Revision comparison data
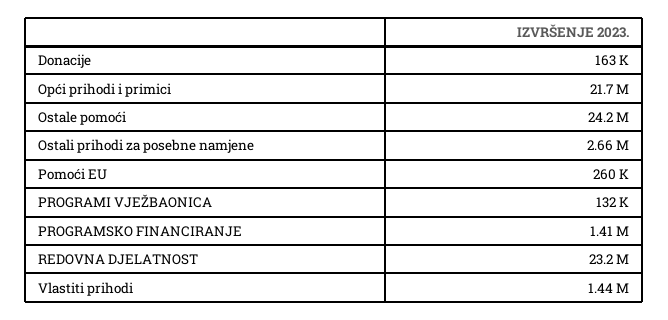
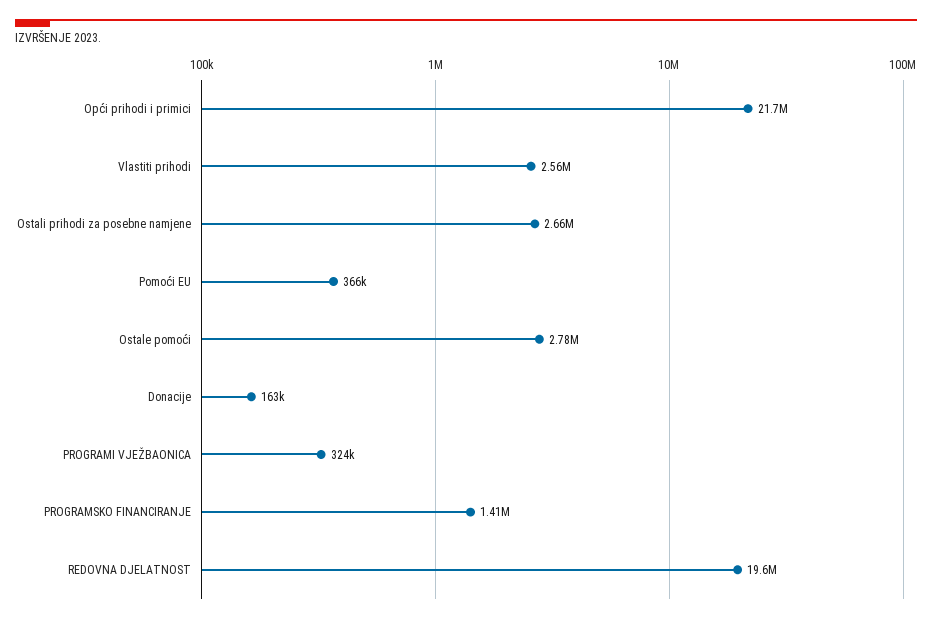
Ostale pomoći: 24200000 -> 2780000
Pomoći EU: 260000 -> 366000
PROGRAMI VJEŽBAONICA: 132000 -> 324000
REDOVNA DJELATNOST: 23200000 -> 19600000
Vlastiti prihodi: 1440000 -> 2560000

| What to produce |
Print the records above exactly, minus pictures.

| Answer box |
Ostale pomoći: 24200000 -> 2780000
Pomoći EU: 260000 -> 366000
PROGRAMI VJEŽBAONICA: 132000 -> 324000
REDOVNA DJELATNOST: 23200000 -> 19600000
Vlastiti prihodi: 1440000 -> 2560000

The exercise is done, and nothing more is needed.